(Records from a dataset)
================
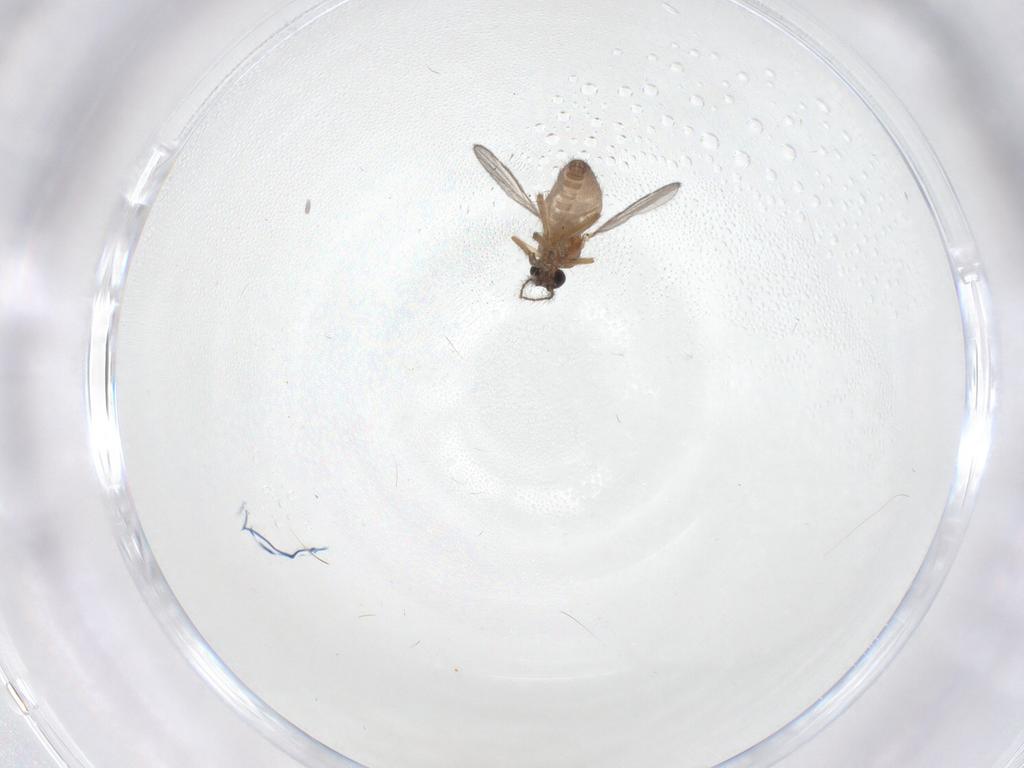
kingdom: Animalia
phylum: Arthropoda
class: Insecta
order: Diptera
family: Ceratopogonidae
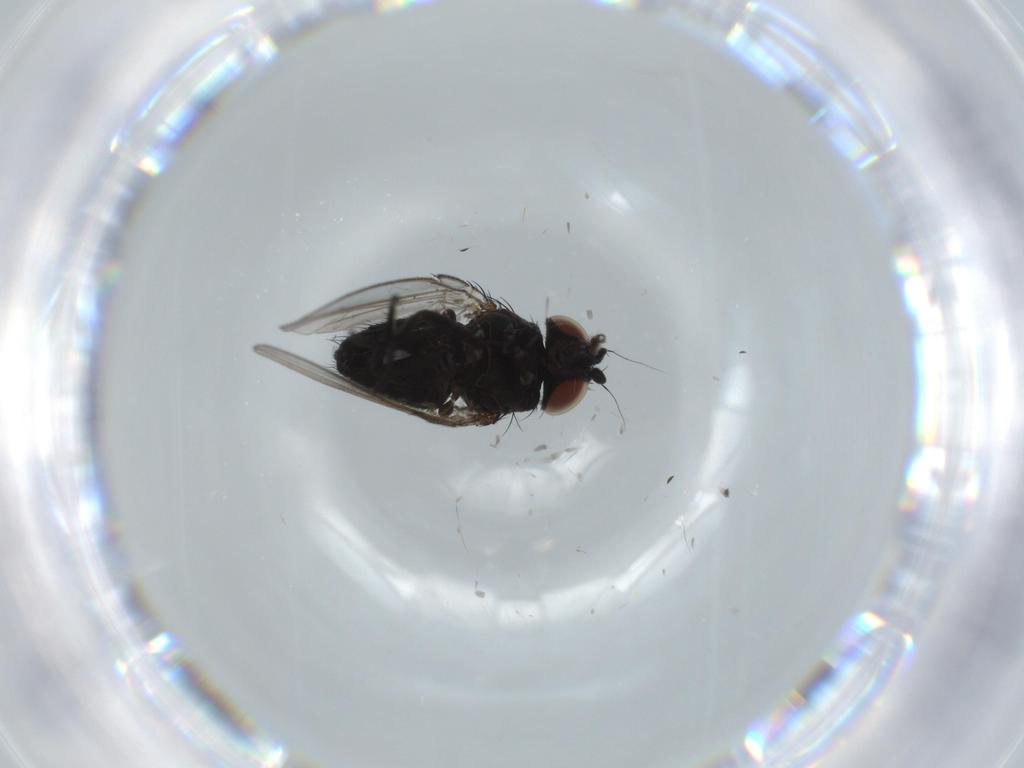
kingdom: Animalia
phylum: Arthropoda
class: Insecta
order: Diptera
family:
================
◆ STATED GOAL
Pull out every naming line from the records above, word for word, and leave the pictures out.

◆ FULL OUTPUT
kingdom: Animalia
phylum: Arthropoda
class: Insecta
order: Diptera
family: Ceratopogonidae
kingdom: Animalia
phylum: Arthropoda
class: Insecta
order: Diptera
family:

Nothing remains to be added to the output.